I'm beginning to learn Elixir and have come across a challenge that I haven't been able to solve easily.

I'm trying to create function that takes an Enumerable.t and returns another Enumerable.t that includes the next n items. It would have slightly different behaviour from Enum.chunk(e, n, 1, []) in that the number iteration count would always equal the original enumerable count.

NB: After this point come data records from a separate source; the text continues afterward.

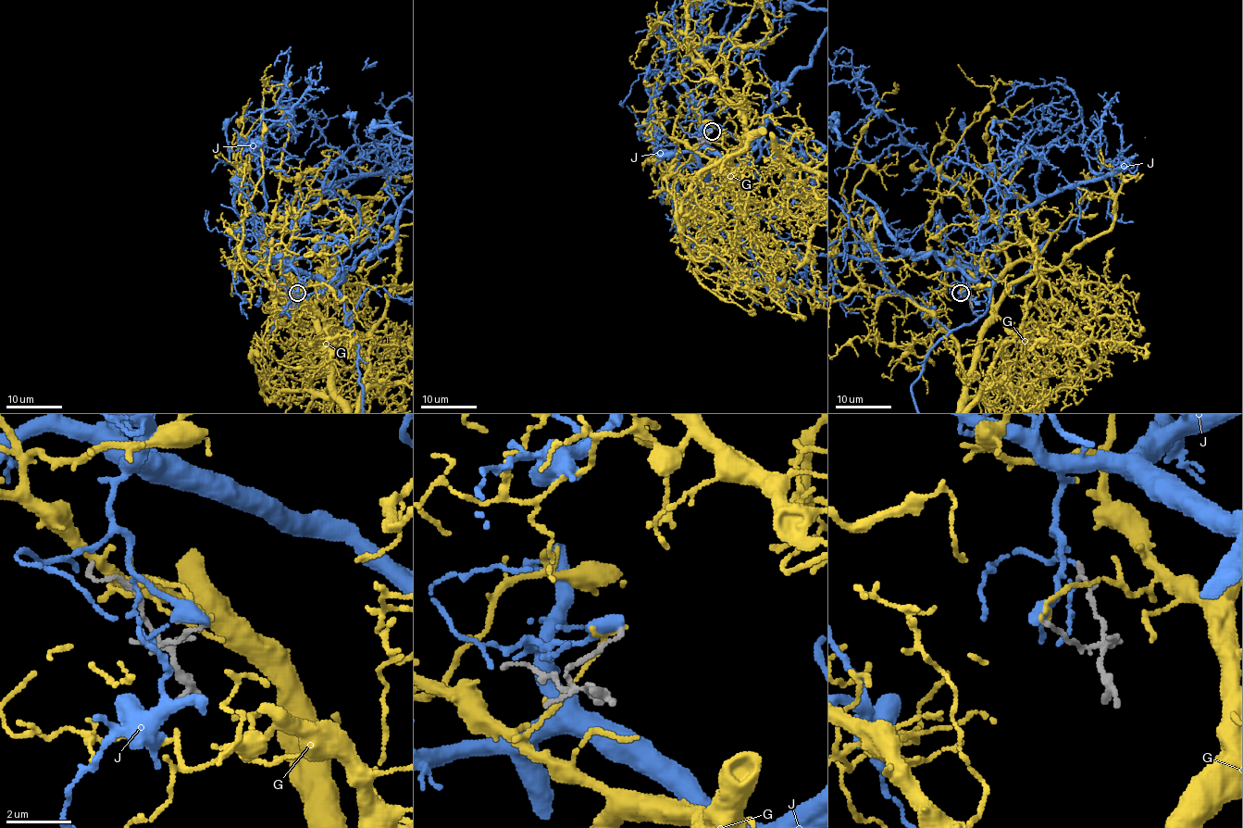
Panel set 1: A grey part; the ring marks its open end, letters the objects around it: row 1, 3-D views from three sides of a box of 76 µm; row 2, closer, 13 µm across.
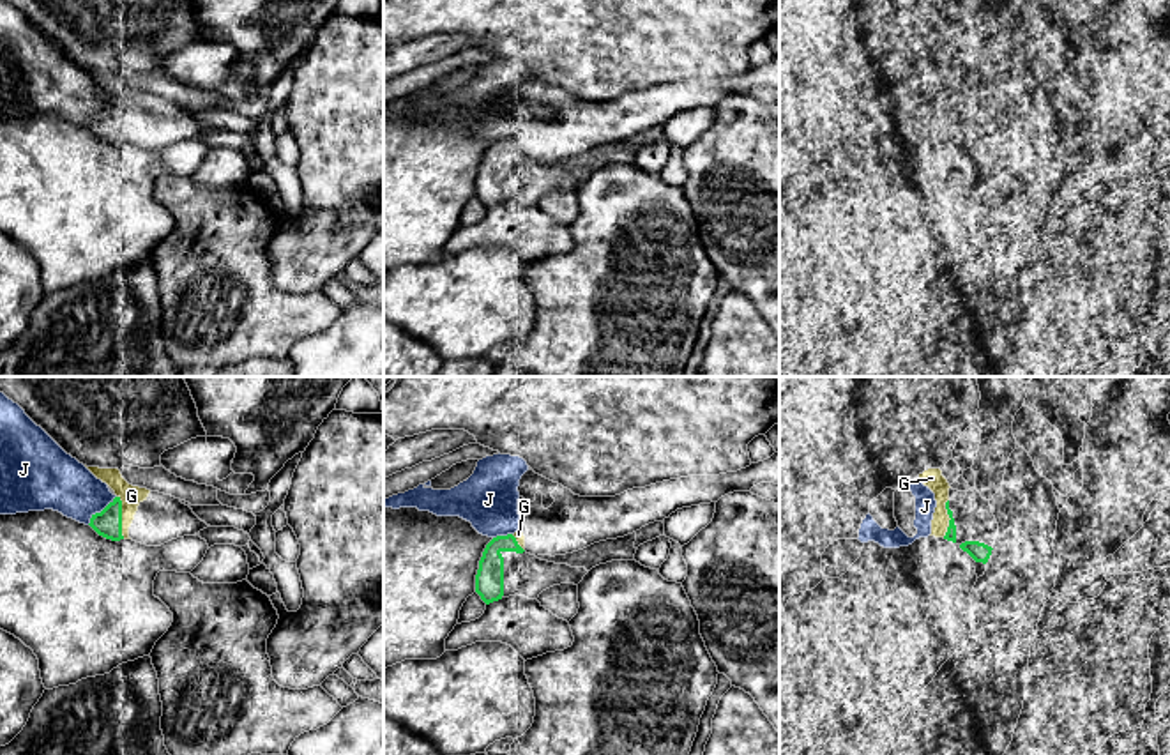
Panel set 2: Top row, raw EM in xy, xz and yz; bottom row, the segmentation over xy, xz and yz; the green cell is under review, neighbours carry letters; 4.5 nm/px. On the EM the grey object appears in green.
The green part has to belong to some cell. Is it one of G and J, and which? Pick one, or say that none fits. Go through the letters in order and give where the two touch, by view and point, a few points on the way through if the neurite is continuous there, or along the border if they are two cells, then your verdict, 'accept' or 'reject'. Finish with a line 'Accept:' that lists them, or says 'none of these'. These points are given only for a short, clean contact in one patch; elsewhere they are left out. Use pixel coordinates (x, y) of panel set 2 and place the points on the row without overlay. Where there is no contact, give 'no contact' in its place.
G: meets green in xy at (121, 121); reject
J: meets green in xy at (101, 115); reject
Accept: none of these

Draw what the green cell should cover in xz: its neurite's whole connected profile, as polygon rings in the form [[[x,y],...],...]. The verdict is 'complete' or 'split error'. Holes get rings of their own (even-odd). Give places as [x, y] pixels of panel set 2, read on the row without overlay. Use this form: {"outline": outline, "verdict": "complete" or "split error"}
{"outline": [[[513,138],[493,141],[479,164],[475,196],[490,209],[509,200],[537,203],[553,189],[578,189],[589,175],[541,164],[527,157]]], "verdict": "split error"}

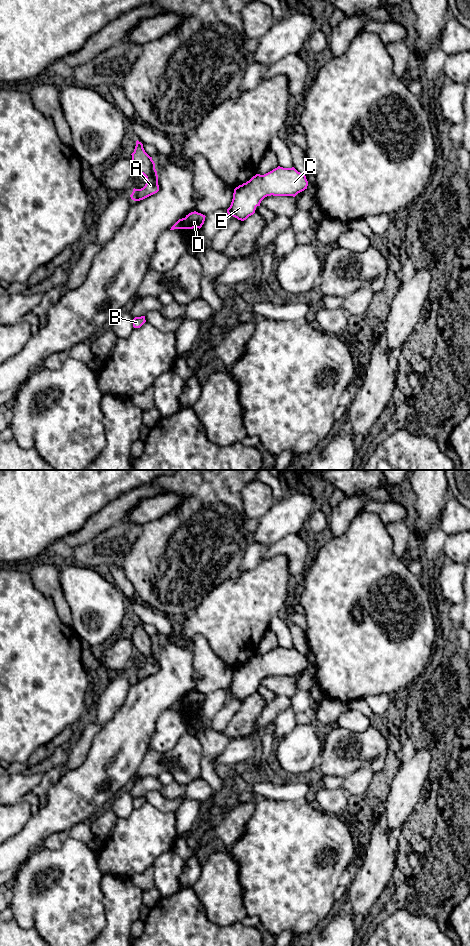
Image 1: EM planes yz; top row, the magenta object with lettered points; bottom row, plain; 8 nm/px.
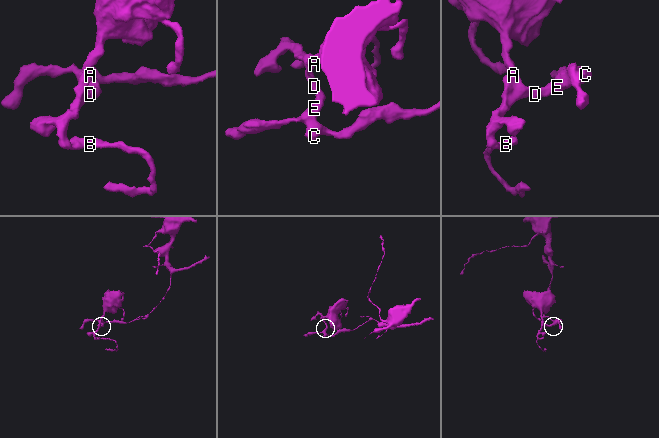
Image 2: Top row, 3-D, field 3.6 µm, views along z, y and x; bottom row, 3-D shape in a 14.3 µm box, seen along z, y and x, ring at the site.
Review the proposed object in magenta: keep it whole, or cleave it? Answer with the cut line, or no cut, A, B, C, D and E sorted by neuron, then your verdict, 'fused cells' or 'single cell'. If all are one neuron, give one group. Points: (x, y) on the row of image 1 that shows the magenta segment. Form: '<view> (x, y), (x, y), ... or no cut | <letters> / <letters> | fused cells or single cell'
yz (184, 218), (181, 228) | A B / C D E | fused cells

I also need to support Streams

@spec lookahead(Enumerable.t, non_neg_integer) :: Enumerable.t

This is best illustrated with doctest syntax:

iex> lookahead(1..6, 1) |> Enum.to_list
[[1,2],[2,3],[3,4],[4,5],[5,6],[6]]

iex> lookahead(1..4, 2) |> Enum.to_list
[[1,2,3],[2,3,4],[3,4],[4]]

iex> Stream.cycle(1..4) |> lookahead(2) |> Enum.take(5)
[[1,2,3],[2,3,4],[3,4,1],[4,1,2],[1,2,3]]

iex> {:ok,io} = StringIO.open("abcd")
iex> IO.stream(io,1) |> lookahead(2) |> Enum.to_list
[["a","b","c"],["b","c","d"],["c","d"],["d"]]

I have investigated implementing the Enumerable.t protocol, but haven't quite understood the Enumerable.reduce interface.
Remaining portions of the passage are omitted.